##### Data supplied #####
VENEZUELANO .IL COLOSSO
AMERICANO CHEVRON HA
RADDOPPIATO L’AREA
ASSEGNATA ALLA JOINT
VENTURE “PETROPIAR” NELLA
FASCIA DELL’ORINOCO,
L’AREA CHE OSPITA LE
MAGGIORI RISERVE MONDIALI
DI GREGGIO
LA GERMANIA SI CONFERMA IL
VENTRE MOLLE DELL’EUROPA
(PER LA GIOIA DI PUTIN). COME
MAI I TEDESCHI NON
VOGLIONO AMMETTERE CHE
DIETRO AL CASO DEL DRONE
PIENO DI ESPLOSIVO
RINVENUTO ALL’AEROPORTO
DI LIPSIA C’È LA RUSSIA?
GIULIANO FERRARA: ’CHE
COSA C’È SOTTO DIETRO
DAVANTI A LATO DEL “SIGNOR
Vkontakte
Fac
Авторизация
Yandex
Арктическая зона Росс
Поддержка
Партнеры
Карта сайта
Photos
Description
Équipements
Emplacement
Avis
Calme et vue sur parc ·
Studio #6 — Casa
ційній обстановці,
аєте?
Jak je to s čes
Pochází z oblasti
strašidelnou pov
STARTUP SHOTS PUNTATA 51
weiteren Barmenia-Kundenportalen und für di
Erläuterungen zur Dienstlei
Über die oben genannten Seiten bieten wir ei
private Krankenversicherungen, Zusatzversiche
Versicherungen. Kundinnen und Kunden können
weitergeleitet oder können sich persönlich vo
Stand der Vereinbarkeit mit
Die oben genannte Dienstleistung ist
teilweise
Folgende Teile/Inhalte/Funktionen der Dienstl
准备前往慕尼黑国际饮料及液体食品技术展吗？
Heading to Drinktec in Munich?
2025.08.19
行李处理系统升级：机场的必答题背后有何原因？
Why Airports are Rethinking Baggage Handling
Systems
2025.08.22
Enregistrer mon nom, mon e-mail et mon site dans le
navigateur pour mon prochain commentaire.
#####
### Description of the task
Copy every line of the records above character for character, changing nothing.

### Task output
VENEZUELANO .IL COLOSSO
AMERICANO CHEVRON HA
RADDOPPIATO L’AREA
ASSEGNATA ALLA JOINT
VENTURE “PETROPIAR” NELLA
FASCIA DELL’ORINOCO,
L’AREA CHE OSPITA LE
MAGGIORI RISERVE MONDIALI
DI GREGGIO
LA GERMANIA SI CONFERMA IL
VENTRE MOLLE DELL’EUROPA
(PER LA GIOIA DI PUTIN). COME
MAI I TEDESCHI NON
VOGLIONO AMMETTERE CHE
DIETRO AL CASO DEL DRONE
PIENO DI ESPLOSIVO
RINVENUTO ALL’AEROPORTO
DI LIPSIA C’È LA RUSSIA?
GIULIANO FERRARA: ’CHE
COSA C’È SOTTO DIETRO
DAVANTI A LATO DEL “SIGNOR
Vkontakte
Fac
Авторизация
Yandex
Арктическая зона Росс
Поддержка
Партнеры
Карта сайта
Photos
Description
Équipements
Emplacement
Avis
Calme et vue sur parc ·
Studio #6 — Casa
ційній обстановці,
аєте?
Jak je to s čes
Pochází z oblasti
strašidelnou pov
STARTUP SHOTS PUNTATA 51
weiteren Barmenia-Kundenportalen und für di
Erläuterungen zur Dienstlei
Über die oben genannten Seiten bieten wir ei
private Krankenversicherungen, Zusatzversiche
Versicherungen. Kundinnen und Kunden können
weitergeleitet oder können sich persönlich vo
Stand der Vereinbarkeit mit
Die oben genannte Dienstleistung ist
teilweise
Folgende Teile/Inhalte/Funktionen der Dienstl
准备前往慕尼黑国际饮料及液体食品技术展吗？
Heading to Drinktec in Munich?
2025.08.19
行李处理系统升级：机场的必答题背后有何原因？
Why Airports are Rethinking Baggage Handling
Systems
2025.08.22
Enregistrer mon nom, mon e-mail et mon site dans le
navigateur pour mon prochain commentaire.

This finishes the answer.